━━ Record set

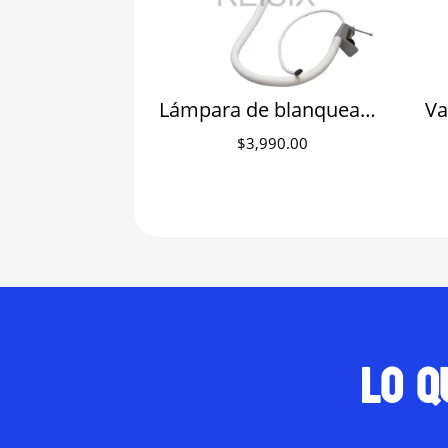
Lámpara de blanqueamiento digital Aser para unidad
$
3,990.00
Lo q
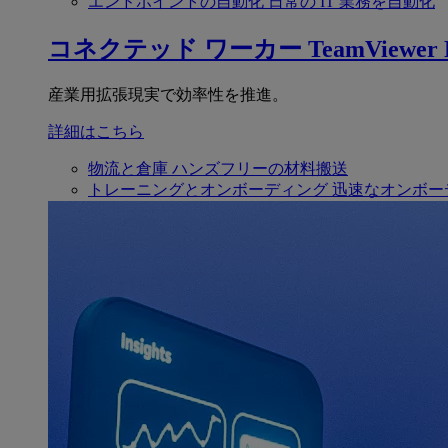
エンドポイントの自動化
日常の IT 業務を自動化
コネクテッド ワーカー
TeamViewer F
産業用拡張現実で効率性を推進。
詳細はこちら
物流と倉庫
ハンズフリーの材料搬送
トレーニングとオンボーディング
迅速なオンボー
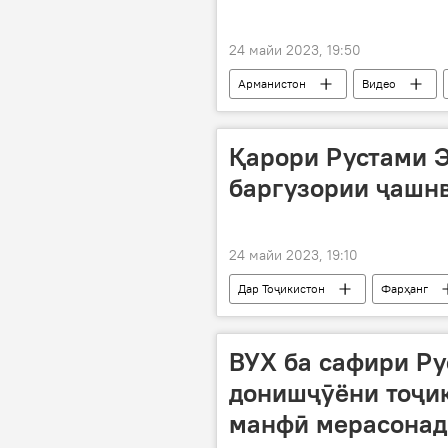
24 майи 2023, 19:50
Арманистон
Видео
Қарори Рустами 
баргузории ҷашнв
24 майи 2023, 19:10
Дар Тоҷикистон
Фарҳанг
ВУХ ба сафири Ру
донишҷӯёни тоҷик
манфӣ мерасонад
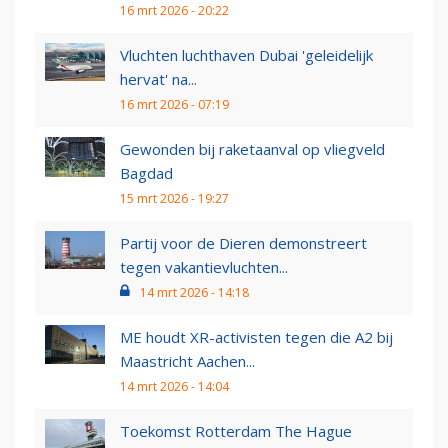
16 mrt 2026 - 20:22
Vluchten luchthaven Dubai 'geleidelijk
hervat' na...
16 mrt 2026 - 07:19
Gewonden bij raketaanval op vliegveld
Bagdad
15 mrt 2026 - 19:27
Partij voor de Dieren demonstreert
tegen vakantievluchten...
14 mrt 2026 - 14:18
ME houdt XR-activisten tegen die A2 bij
Maastricht Aachen...
14 mrt 2026 - 14:04
Toekomst Rotterdam The Hague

━━━━

■ **About this task**
Only the lines above from the one containing "Қарори Рустами" through the one containing "Gewonden bij raketaanval op vliegveld" should be returned, verbatim and inclusive, with pictures excluded.

■ **Solution to this problem**
Қарори Рустами 
баргузории ҷашнв
24 майи 2023, 19:10
Дар Тоҷикистон
Фарҳанг
ВУХ ба сафири Ру
донишҷӯёни тоҷик
манфӣ мерасонад
16 mrt 2026 - 20:22
Vluchten luchthaven Dubai 'geleidelijk
hervat' na...
16 mrt 2026 - 07:19
Gewonden bij raketaanval op vliegveld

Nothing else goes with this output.